From: Tom Honermann <tom_at_[hidden]>
Date: Fri, 5 May 2023 10:26:05 -0400
On 5/5/23 10:16 AM, Alejandro Colomar wrote:
> Hi Tom,
> On 5/5/23 08:26, Tom Honermann via Std-Proposals wrote:
>> On 5/4/23 8:07 PM, Alejandro Colomar wrote:
>>>>> Like I don't see a reason requiring inline functions to have the same
>>>>> body - regardless of the statement above.
>>>> Taking the address of a (inline or otherwise) function in one
>>>> translation unit must produce a pointer equivalent to that produced in
>>>> another translation unit; they must both point to the same function.
>>>> Thus, you can't have different implementations in different translation
>>>> units.
>>> I don't remember all the details of C++'s inline (and they were always
>>> blurry to me, compared to the clear model of C, where the programmer
>>> has more control/understanding of what happens), but IIRC, each TU that
>>> sees the inline function _and_ has a use that's not inlined emits a weak
>>> symbol, so that the linker chooses one of them.
>> Yes, that is a common implementation strategy.
>>> However, as long as the contents are reasonably compatible, I don't see
>>> why it would be problematic. Requiring a token-per-token copy probably
>>> was more preventing programmers doing stupid things than a real need.
>>> Maybe unspecified behavior instead of undefined behavior could be
>>> reasonable.
>> Not from the point of the standard since defining "reasonably
>> compatible" would be ... challenging. Also, unspecified behavior is
>> usually used within the standard to allow an implementation to select
>> from a set of options.
>> What problem would be solved by changing the standard? What would you be
>> able to do that you can't do today?
> No, I don't really have any problems with it, and am not asking for a
> change in the standard.
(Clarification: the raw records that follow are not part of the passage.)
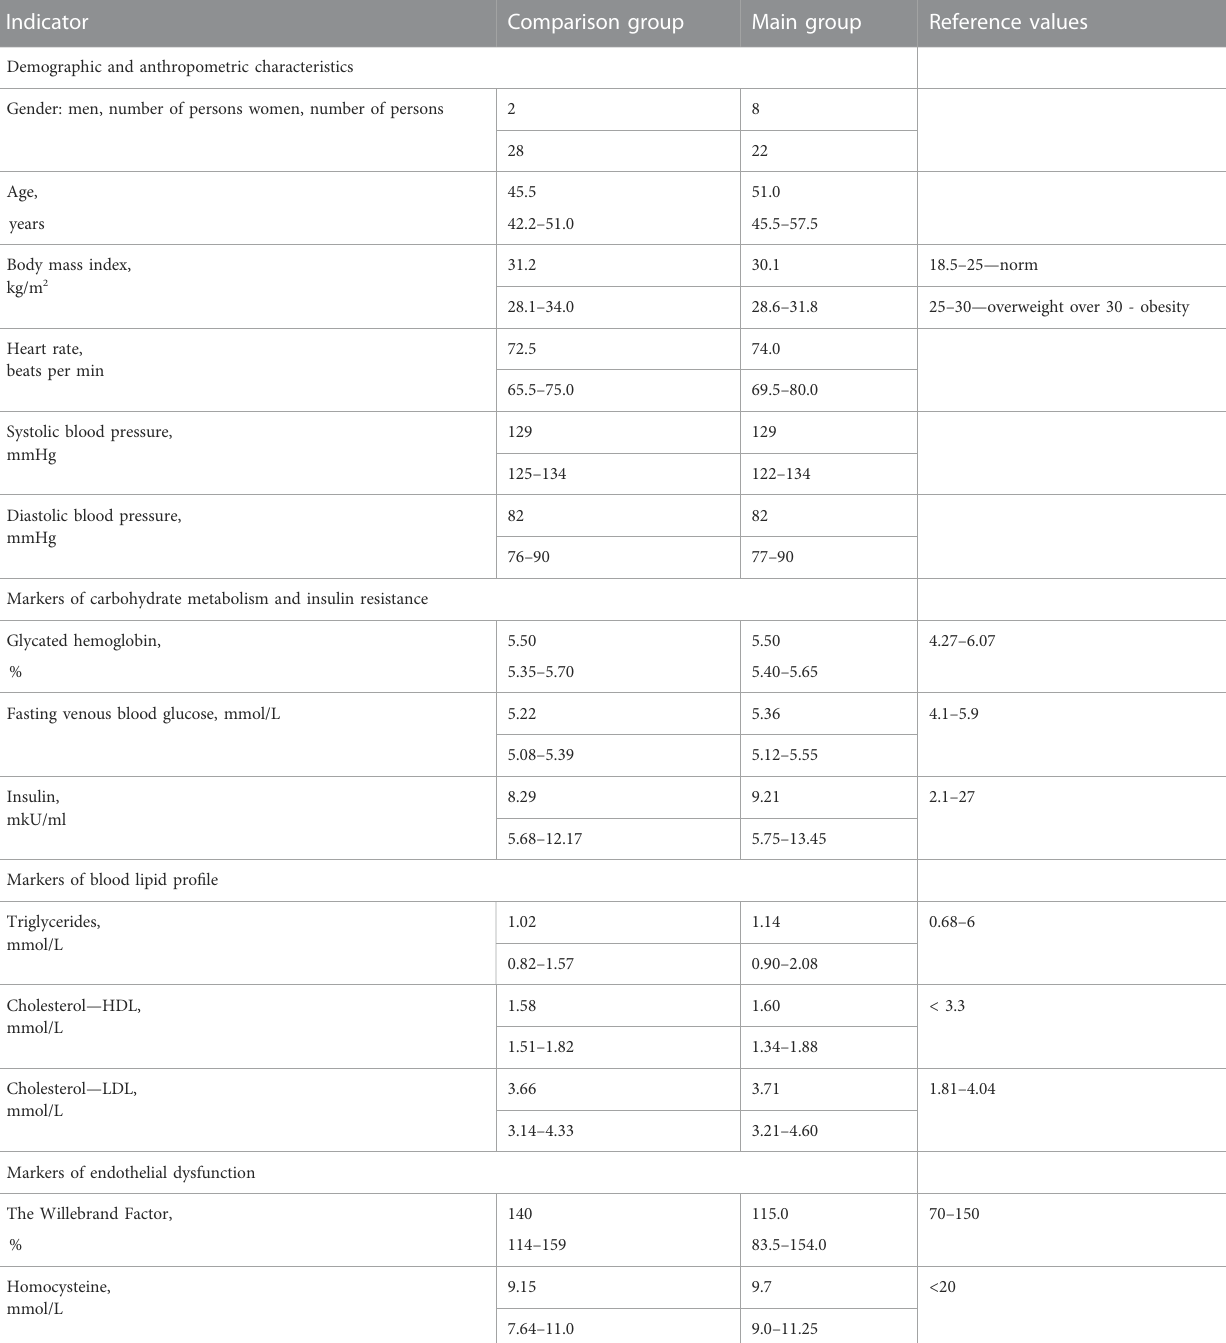
TABLE 1 Anthropometric and biochemical characteristics of patients from both groups.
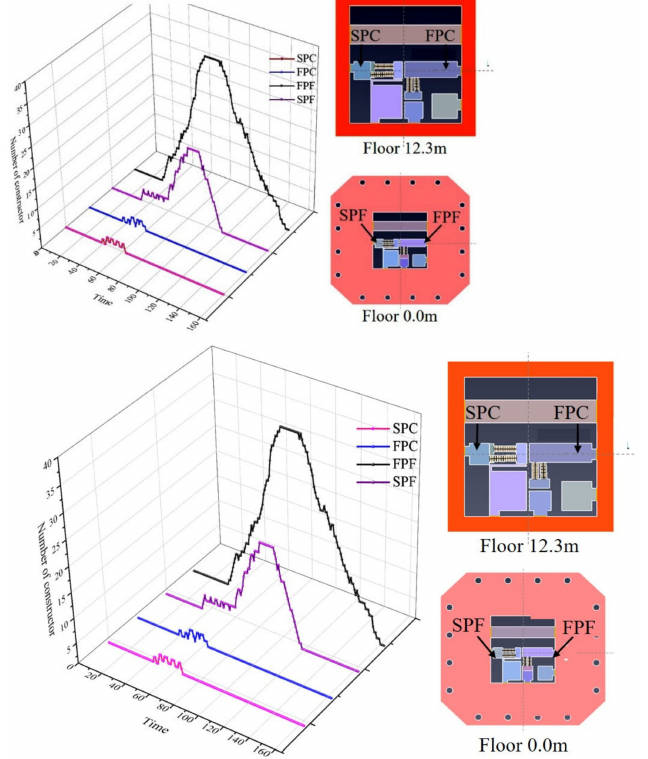
Figure 8. Number of the constructor on different platforms in evacuation. FPF (first platform of frame working face), SPF (second platform of frame working face), FPC (first platform of core tube working face), and SPC (second platform of core tube working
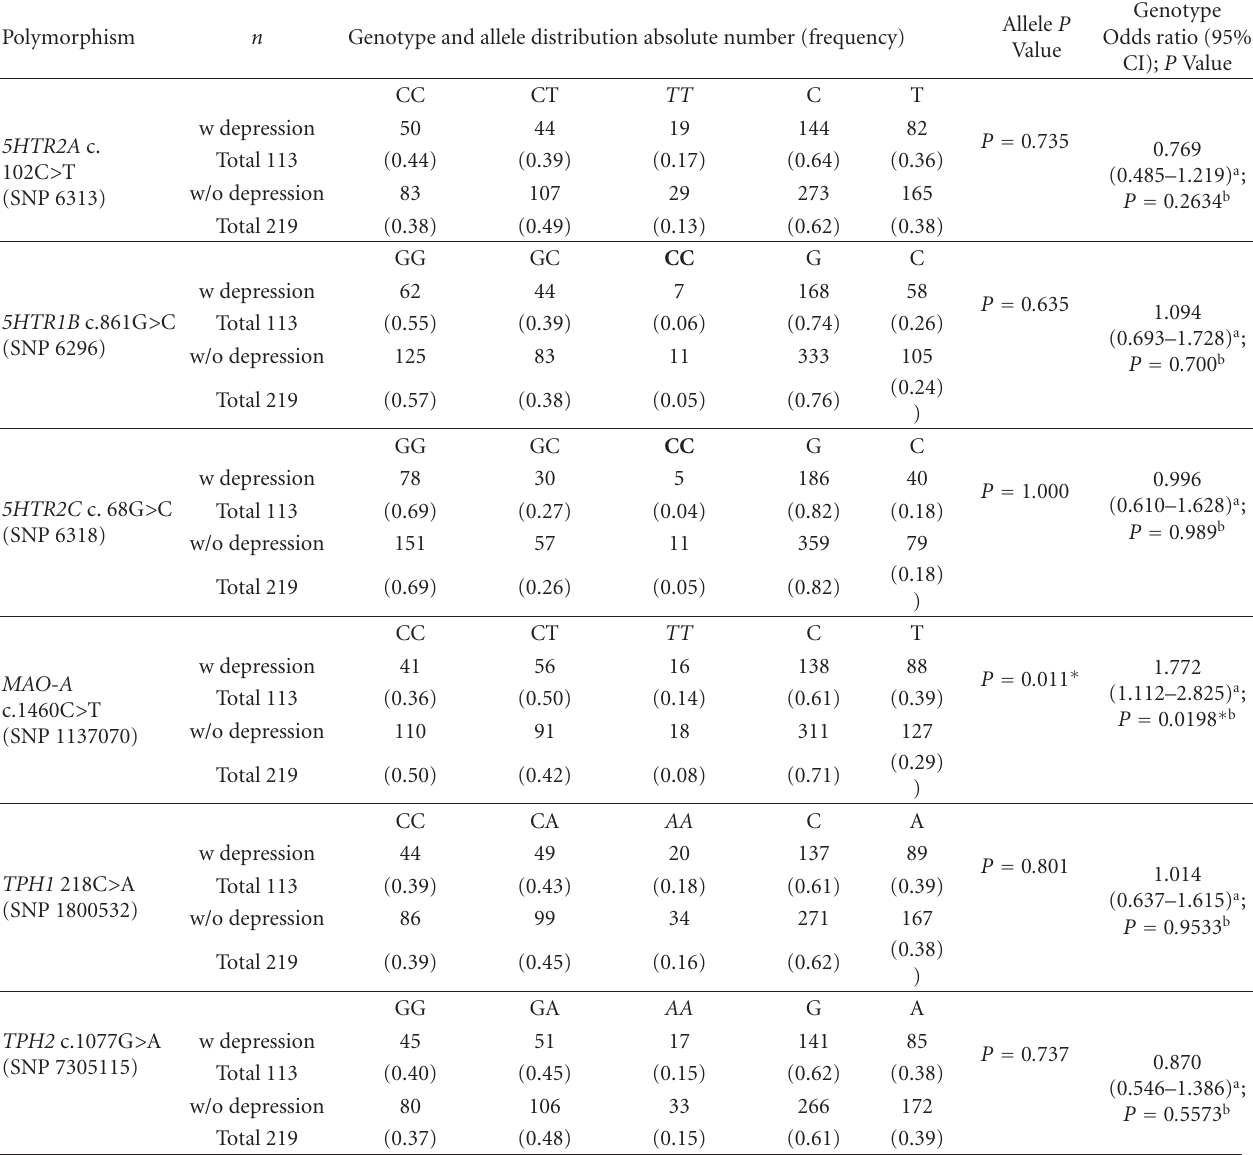
Table 1: The genotype distribution between postmenopausal women with ( w ) and without ( w/o ) depression.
I was wanted to understand why C++ needs to
> make undefined behavior some things that are well-defined in C, since
> normally it's the other way around.

Inline functions in C have a restriction that is not present in C++.
 From N3096 <https://www.open-std.org/jtc1/sc22/wg14/www/docs/n3096.pdf>

    An inline definition of a function with external linkage *shall not
    contain a definition of a modifiable object with static or thread
    storage duration*, and shall not contain a reference to an
    identifier with internal linkage.

It seems C and C++ chose different tradeoffs.